Senior Research Fellow
Kiyoto Nishi joined the lab in 2017 as a research fellow. He is working on clarify the role of branched chain amino acids (BCAA) in obesity and heart disease. Kiyoto holds a M.D. from Kyoto University Faculty of Medicine and completed his residency and cardiology fellowship training at Hyogo Prefectural Amagasaki Hospital. He holds a Ph.D. from Kyoto University School of Medicine, where he studied the role of nardilysin in energy metabolism.
Lauren Abell joined the lab in 2013 and is a Ph.D. candidate in the Department of Pathology. She is studying the effect of impaired branched-chain amino acid metabolism on exercise capacity in the mouse. Outside of the lab, she enjoys hiking, biking, cooking and playing music. Lauren holds a B.S. in biochemistry from the University of California, Santa Barbara. She has also received post-baccalaureate training from the National Institutes of Health.
Outi Villet’s research focus is primarily cardiovascular medicine: cardiac metabolism (13C NMR), protection, surgery, and regeneration. Outi has extensive research experience working with animal models ranging from rodent vascular surgeries to cardiopulmonary bypass operations in swine. Special interests include hypoxia and ischemia in high altitude, cardiac surgery, and surgical device/method development for end state heart failure.
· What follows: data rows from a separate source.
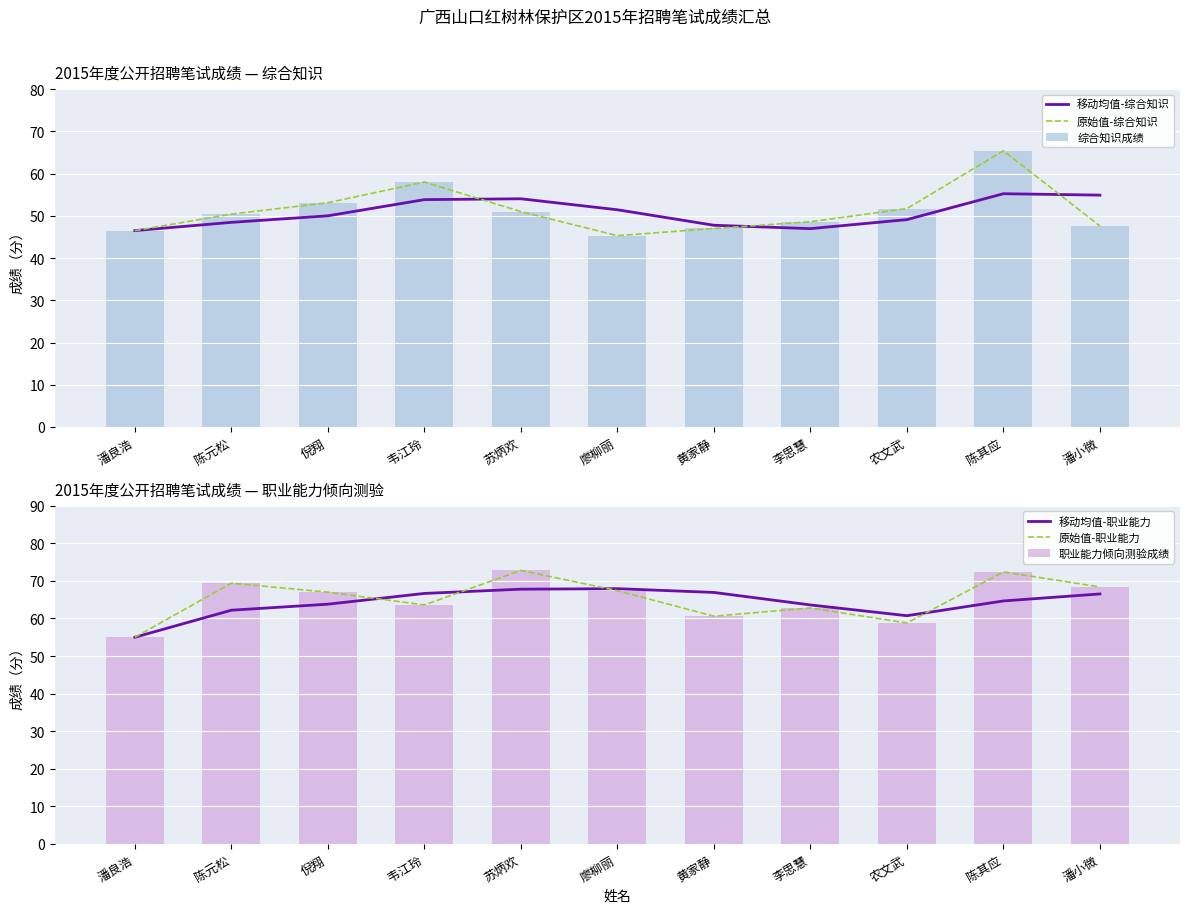

Rank the categories by 移动均值-职业能力 value from highest to lowest.

廖柳丽, 苏炳欢, 黄家静, 韦江玲, 潘小微, 陈其应, 倪翔, 李思慧, 陈元松, 农文武, 潘良浩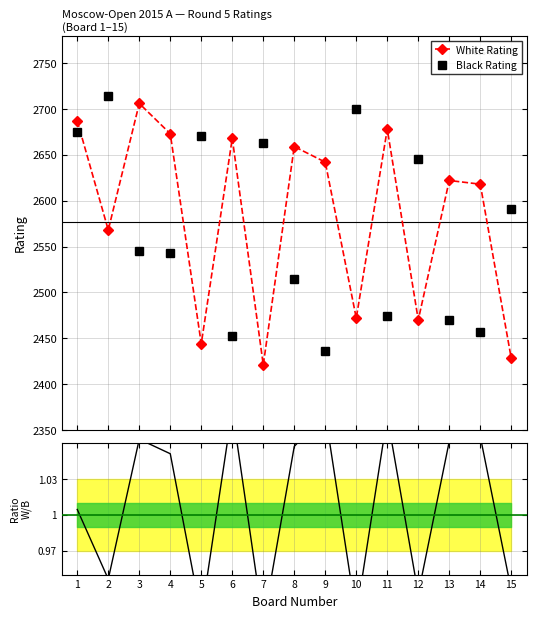

True or false: Ratio W/B and Black Rating cross at least once.

False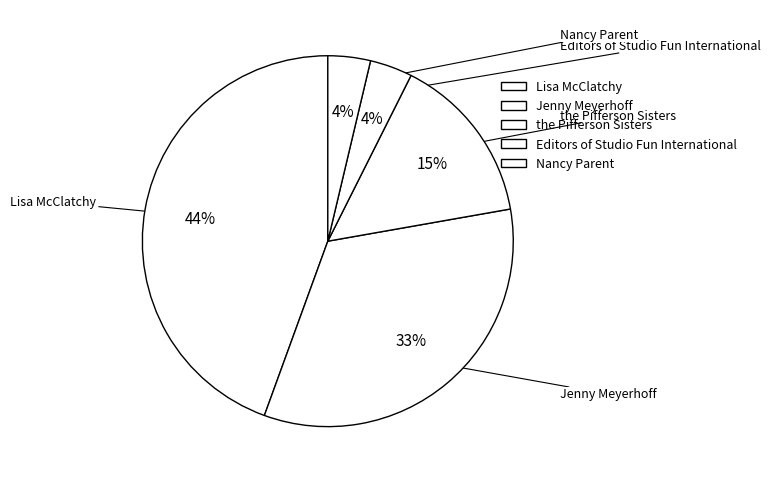

To the nearest percent, what portion does Lisa McClatchy represent?

44%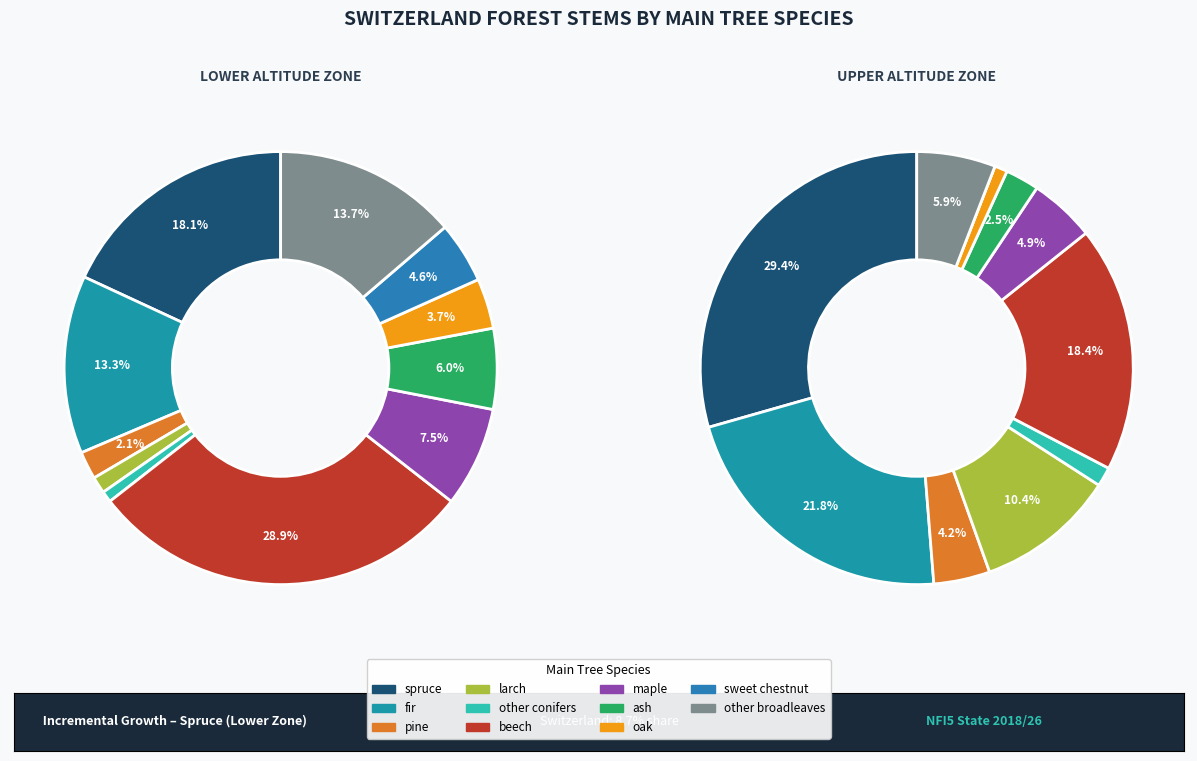

True or false: sweet chestnut accounts for 5% of the total.

True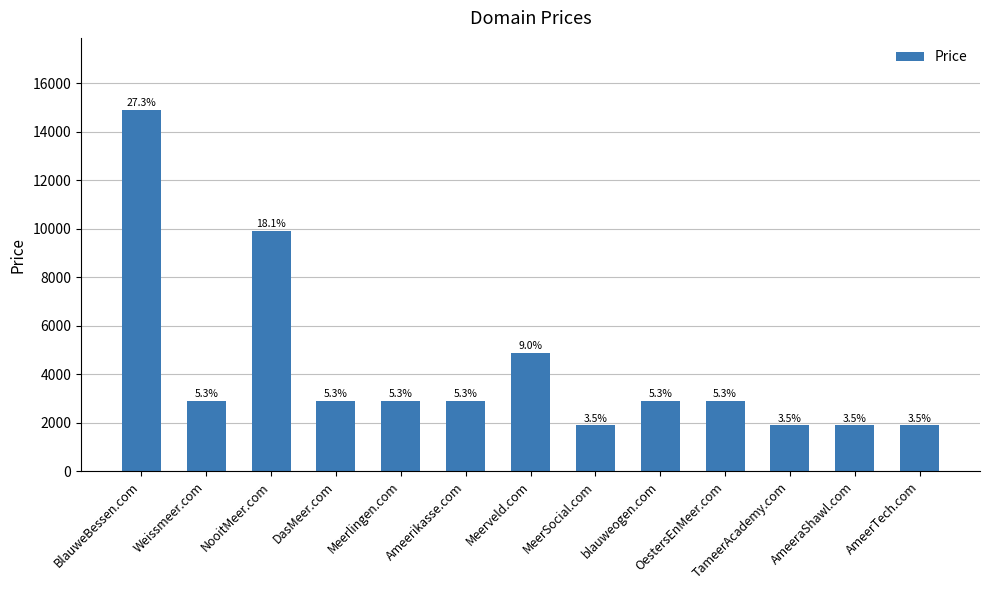

What is the value of the 8th bar from the left?

1888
Tim McMillen joined the lab as a research scientist in February 2018. After earning a Nutritional Sciences PhD from UW in 2003, he worked as a research scientist in the LeBoeuf laboratory with mouse models of inflammatory metabolic diseases including obesity, diabetes and heart disease. In Dr. Tian’s laboratory he performs Langendorff heart perfusions in conjunction with NMR to assess cardiac function, substrate utilization and energetics.
Senior Research Fellow
Dennis Wang joined the lab in July 2018 as a research fellow. His current project studies the effect of nicotinamide riboside (NR) supplementation in human heart failure. Dennis received his B.S. from UC Berkeley, double-majoring in computer science and molecular & cell biology. After receiving his M.D. and Ph.D. degrees from UC Irvine, he completed his internal medicine residency at Baylor College of Medicine in Houston. Dennis is now a clinical cardiology fellow at University of Washington. He enjoys spending time with his family, reading, and drinking coffee in his spare time.
Senior Research Fellow
Matthew Walker joined the lab in 2016 as a research fellow. He is focused on understanding the role mitochondrial dysfunction plays in the progression of heart failure. He has a particular interest in exploring the translational potential of metabolic and mitochondrial targeted therapies. Matthew holds a Ph.D. in cardiovascular pharmacology from the Medical College of Georgia. His work was on testing a cell-permeable, mitochondrial-targeted peptide for its ability to protect the heart from ischemia/reperfusion injury.
VISER Graduate Student
Mingyue Zhao is a graduate student from Sichuan University, and is currently in the Tian Laboratory through the Univeristy of Washington VISER programme. Mingyue completed her M.S. from the Medical School of Sichuan University in 2016. Mingyue is interested in mitochondrial function and its relation to human cardiovascular disease, and would like to focus in this field in the future.
Sara Young is an undergraduate senior at the University of Washington studying Molecular Biology and Global Health. She is currently working toward a career in medicine and hopes to study cardiology and cardiac failure. Sara is very interested in cardiac research and investigating cardiac metabolism and cardiac diseases.